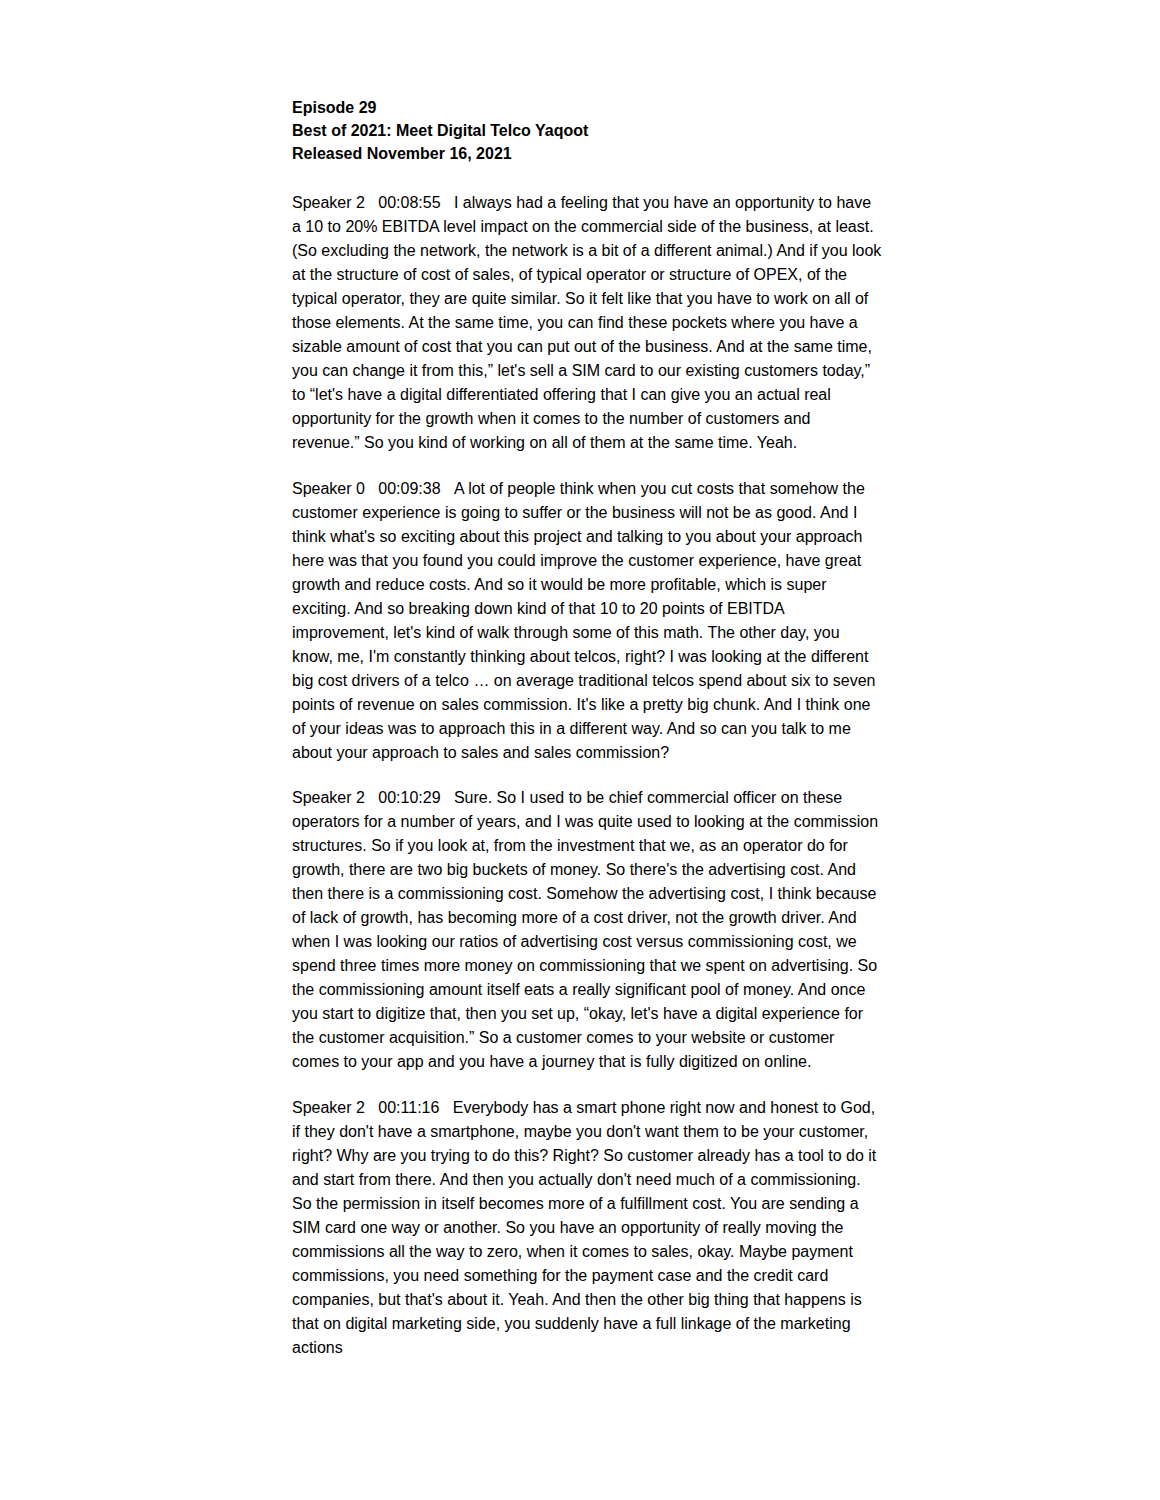Episode 29
Best of 2021: Meet Digital Telco Yaqoot
Released November 16, 2021
Speaker 2 00:08:55 I always had a feeling that you have an opportunity to have a 10 to 20% EBITDA level impact on the commercial side of the business, at least. (So excluding the network, the network is a bit of a different animal.) And if you look at the structure of cost of sales, of typical operator or structure of OPEX, of the typical operator, they are quite similar. So it felt like that you have to work on all of those elements. At the same time, you can find these pockets where you have a sizable amount of cost that you can put out of the business. And at the same time, you can change it from this,” let's sell a SIM card to our existing customers today,” to “let's have a digital differentiated offering that I can give you an actual real opportunity for the growth when it comes to the number of customers and revenue.” So you kind of working on all of them at the same time. Yeah.
Speaker 0 00:09:38 A lot of people think when you cut costs that somehow the customer experience is going to suffer or the business will not be as good. And I think what's so exciting about this project and talking to you about your approach here was that you found you could improve the customer experience, have great growth and reduce costs. And so it would be more profitable, which is super exciting. And so breaking down kind of that 10 to 20 points of EBITDA improvement, let's kind of walk through some of this math. The other day, you know, me, I'm constantly thinking about telcos, right? I was looking at the different big cost drivers of a telco … on average traditional telcos spend about six to seven points of revenue on sales commission. It's like a pretty big chunk. And I think one of your ideas was to approach this in a different way. And so can you talk to me about your approach to sales and sales commission?
Speaker 2 00:10:29 Sure. So I used to be chief commercial officer on these operators for a number of years, and I was quite used to looking at the commission structures. So if you look at, from the investment that we, as an operator do for growth, there are two big buckets of money. So there's the advertising cost. And then there is a commissioning cost. Somehow the advertising cost, I think because of lack of growth, has becoming more of a cost driver, not the growth driver. And when I was looking our ratios of advertising cost versus commissioning cost, we spend three times more money on commissioning that we spent on advertising. So the commissioning amount itself eats a really significant pool of money. And once you start to digitize that, then you set up, “okay, let's have a digital experience for the customer acquisition.” So a customer comes to your website or customer comes to your app and you have a journey that is fully digitized on online.
Speaker 2 00:11:16 Everybody has a smart phone right now and honest to God, if they don't have a smartphone, maybe you don't want them to be your customer, right? Why are you trying to do this? Right? So customer already has a tool to do it and start from there. And then you actually don't need much of a commissioning. So the permission in itself becomes more of a fulfillment cost. You are sending a SIM card one way or another. So you have an opportunity of really moving the commissions all the way to zero, when it comes to sales, okay. Maybe payment commissions, you need something for the payment case and the credit card companies, but that's about it. Yeah. And then the other big thing that happens is that on digital marketing side, you suddenly have a full linkage of the marketing actions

----

Give back, exactly as written, the lines from the top of the material above to the line containing "Released November 16, 2021", both included; skip every picture.

Episode 29
Best of 2021: Meet Digital Telco Yaqoot
Released November 16, 2021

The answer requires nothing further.